No easy way to fix day overruns
NomadUK
The title is a bit obscure. This is the problem: If I forget to turn off my timer at the end of the day, it keeps running all night and into the next day. When I realise this has happened, it's added 30 hours or whatever to my timesheet. If I stop the timer at this point, open the Window and click on 'yesterday', when the timing started, I get a line that shows yesterday's date, the start time, and the current time (in this case 10.10), plus a total time in excess of 24 hours (see first image in attached file).
So now I click on the end time and try to enter yesterday afternoon's actual end time (say, 15.43). When I do this, the timing still thinks the end date is today, not yesterday (second image in attached file).
The only way I can convince it to move the time back to yesterday is to change the total hours from, in this case, 31h30m to, say, 8h0m, and then set the end time.
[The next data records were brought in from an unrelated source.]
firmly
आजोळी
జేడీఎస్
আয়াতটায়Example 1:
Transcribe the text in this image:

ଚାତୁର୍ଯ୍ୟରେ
It would be nice if, say, I could click on the little » character in the time range and have a pop-up menu that lets me tell it to move the time back to yesterday's date — or something like that.
Niko Krämer
Thank you for the feature suggestion!
There is a feature that might solve this problem:
When you return to your Mac the next day, and the timer is still running, click on the status item and go to "Stop timer". In the menu that pops up, there should be an item like "Xh Ym ago (last system sleep)". If you select this, the timing will be stopped when your Mac went to sleep the day before.
Did you consider this?
NomadUK
Niko Krämer: I did not consider that, but I will try it in the next few days and see whether it dies the job. Cheers!
Niko Krämer
NomadUK: Great! Please let me know later if it works for you.
NomadUK
Niko Krämer: I checked the Stop Timer menu, but the item you suggested does not appear there. I've attached an (edited for privacy) screenshot. I wonder whether this is because I am on a different machine than the one on which I started the timing. This is the usual state of affairs: I start the timer at work, and discover that it has overrun when at home. It would be good to be able to fix this easily from any synchronised device. Cheers!
Niko Krämer
NomadUK: You are right! The "Mac went to sleep" time is only recorded locally in Timeframe and not synched. It might be possible to sync it with iCloud; I'll check this.
Another idea: If you keep your Mac at work running during work, you can uncheck "Continue timing when computer is sleeping" in Timeframe's general settings. This will stop the timer automatically when you shut down or put your Mac to sleep at the end of the workday. The stop is then synchronized to your Mac at home as well.